To solve this problem we used the diffusion map to separately embed the sockets and the lights in a low (2 or 3) dimensional space. The matching between lights and sockets is then performed in this diffusion space, which yields 100% matching accuracy under realistic conditions and hence performs better and faster than previous methods.

The Method: Dispelling the Curse of Dimensionality

Consider again the example of the British census, where we have 1450 different statistics for every area. We can thus imagine each area as a point in a 1450 dimensional data space. This space is huge! For example it has \(2^{1450}\) corners, that's about \(10^{435}\) or in other words a good bit more than the number of atoms in the universe. Not impressed? How about the following: If you randomly placed points into this space at random and then asked what is the expected density of points exactly at a distance \(d\) from a given point, the answer that you get is that the density scales like \(d^{1449}\) -- that's a pretty steep function, if you think about it. If we randomly placed points into the 1450 almost all pairs of points would be very far apart.

The curse of dimensionality appears because most pairwise comparisons that we make in a high-dimensional space compare very disparate objects, and disparate objects are hard to compare: Even in our daily lives we find it much easier to compare two songs or two paintings than comparing a song to a painting. If we make comparisons in a high-dimensional data space we are not just comparing apples and oranges, we might end up comparing an orange to world peace and the color purple.

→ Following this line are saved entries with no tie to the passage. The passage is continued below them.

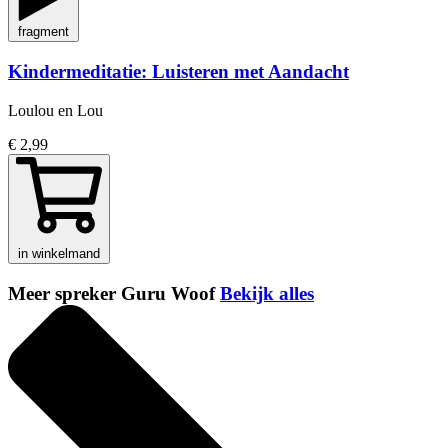
fragment
Kindermeditatie: Luisteren met Aandacht
Loulou en Lou
€ 2,99
in winkelmand
Meer spreker Guru Woof
Bekijk alles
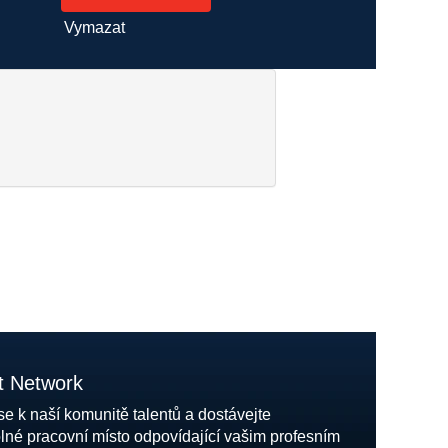
Vymazat
nt Network
se k naší komunitě talentů a dostávejte
olné pracovní místo odpovídající vašim profesním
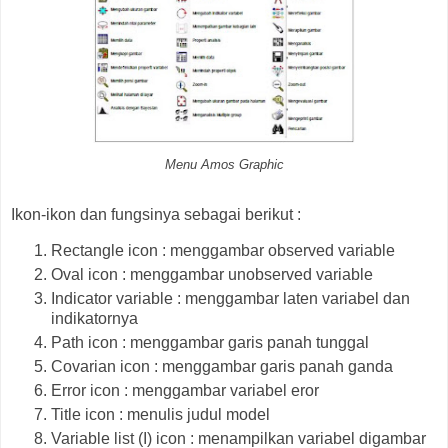
Menu Amos Graphic
Ikon-ikon dan fungsinya sebagai berikut :
Rectangle icon : menggambar observed variable
Oval icon : menggambar unobserved variable
Indicator variable : menggambar laten variabel dan
indikatornya
Path icon : menggambar garis panah tunggal
Covarian icon : menggambar garis panah ganda
Error icon : menggambar variabel eror
Title icon : menulis judul model
Variable list (I) icon : menampilkan variabel digambar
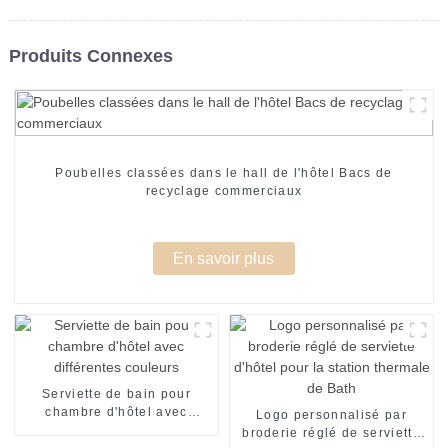
Produits Connexes
Poubelles classées dans le hall de l'hôtel Bacs de
recyclage commerciaux
En savoir plus
Serviette de bain pour
chambre d'hôtel avec
Logo personnalisé par
différentes couleurs
broderie réglé de serviette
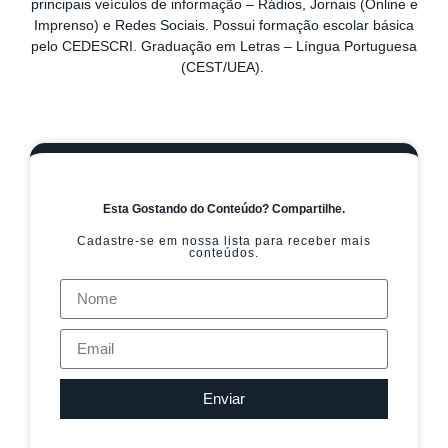
principais veículos de informação – Rádios, Jornais (Online e
Imprenso) e Redes Sociais. Possui formação escolar básica
pelo CEDESCRI. Graduação em Letras – Língua Portuguesa
(CEST/UEA).
Esta Gostando do Conteúdo? Compartilhe.
Cadastre-se em nossa lista para receber mais
conteúdos.
Enviar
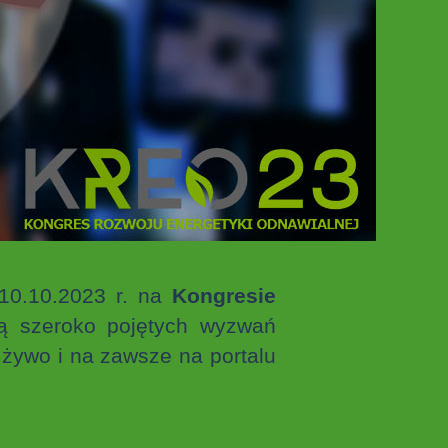
10.10.2023 r. na
Kongresie
ą szeroko pojętych wyzwań
żywo i na zawsze na portalu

Fortunately real data points are not randomly distributed in the high-dimensional space, they typically lie on fairly thin surfaces called manifolds. To illustrate this consider motor vehicles. There are millions of different measurements that one could take on a car, ranging from physical dimensions via the rubber composition of the tires to the absorption spectrum of the paint job. So we could think vehicles live in their own high-dimensional dataspace. But suppose I mentioned that I am thinking of a vehicle that has a gross weight of 40 tons and is 18m long. Just specifying these two dimensions gives you a good idea what kind of vehicle I am talking about. This is how manifolds work: Our data points are not all over the place, most of them are on certain narrow leaves or spines and once we know a few statistics we have a good idea which leave we are talking about and almost all the other properties of the data point can be guessed with good confidence.

The way to dispel the curse of dimensionality is to only allow comparisons between data points that are so close together that we can faithfully compare them. Since we often don't know how far comparisons are faithful we allow every point to be compared with its 10 nearest neighbors.

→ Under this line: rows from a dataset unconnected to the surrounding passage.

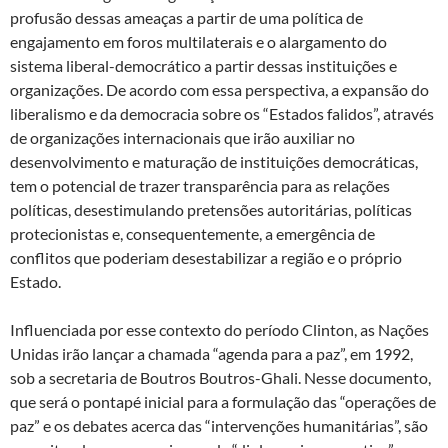
profusão dessas ameaças a partir de uma política de
engajamento em foros multilaterais e o alargamento do
sistema liberal-democrático a partir dessas instituições e
organizações. De acordo com essa perspectiva, a expansão do
liberalismo e da democracia sobre os “Estados falidos”, através
de organizações internacionais que irão auxiliar no
desenvolvimento e maturação de instituições democráticas,
tem o potencial de trazer transparência para as relações
políticas, desestimulando pretensões autoritárias, políticas
protecionistas e, consequentemente, a emergência de
conflitos que poderiam desestabilizar a região e o próprio
Estado.
Influenciada por esse contexto do período Clinton, as Nações
Unidas irão lançar a chamada “agenda para a paz”, em 1992,
sob a secretaria de Boutros Boutros-Ghali. Nesse documento,
que será o pontapé inicial para a formulação das “operações de
paz” e os debates acerca das “intervenções humanitárias”, são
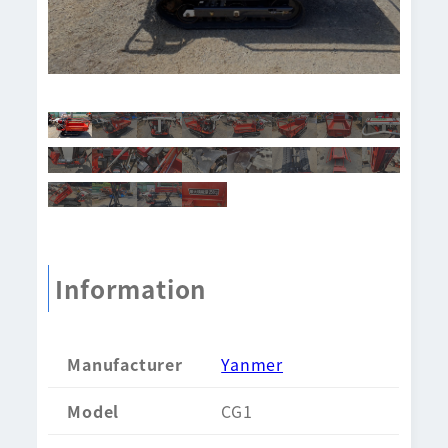
Information
Manufacturer
Yanmer
Model
CG1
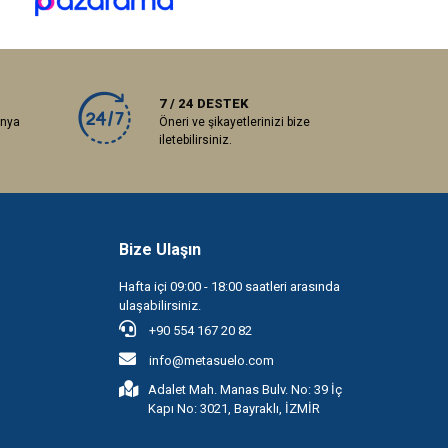
7 / 24 DESTEK
anya
Öneri ve şikayetlerinizi bize
iletebilirsiniz.
Bize Ulaşın
Hafta içi 09:00 - 18:00 saatleri arasında
ulaşabilirsiniz.
+90 554 167 20 82
info@metasuelo.com
Adalet Mah. Manas Bulv. No: 39 İç
Kapı No: 3021, Bayraklı, İZMİR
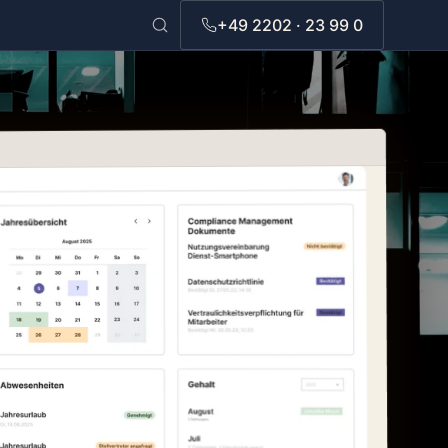
Suche
+49 2202 · 23 99 0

We can now imagine the allowed comparisons as links in a network of data points. Establishing this network enables us to make comparisons between distant points by measuring the distance on the network of allowed comparisons. The diffusion map quantifies the distances between distal points in terms of a diffusion distances, which can be conveniently computed from the eigenvectors of the Laplace matrix of the network.

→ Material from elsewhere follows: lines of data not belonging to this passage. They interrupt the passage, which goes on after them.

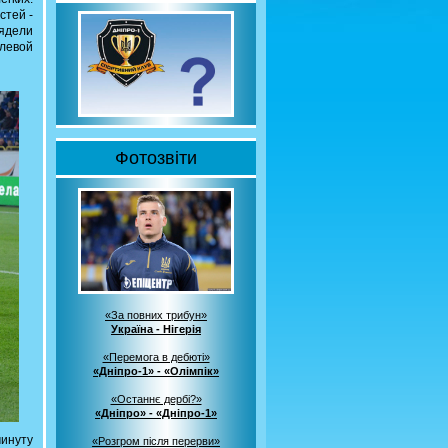
стей -
ядели
левой
Фотозвіти
«За повних трибун»
Україна - Нігерія
«Перемога в дебюті»
«Дніпро-1» - «Олімпік»
«Останнє дербі?»
«Дніпро» - «Дніпро-1»
минуту
«Розгром після перерви»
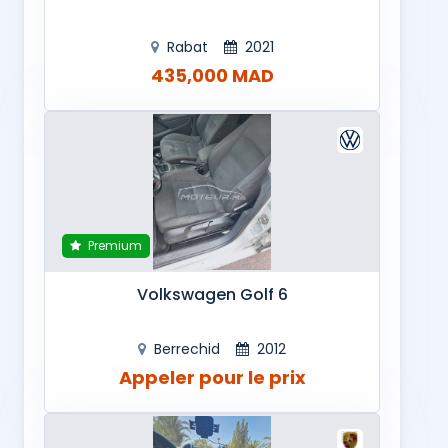
Rabat
2021
435,000 MAD
Premium
Volkswagen Golf 6
Berrechid
2012
Appeler pour le prix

The Laplacian eigenvectors also have a meaning in their own right. If we have \(N\) data points to begin with, each Laplacian eigenvector will have \(N\) elements, so each element of the vector corresponds to one of the nodes. We can say that each eigenvector assigns a new variable to each of the nodes. Since we have \(N\) such eigenvectors we get a set of \(N\) new variables for every node. In our parameterization the most important of these variables is the one which corresponds to smallest Laplacian eigenvalue that is not zero. The second one comes from the second non-zero eigenvalue and so on.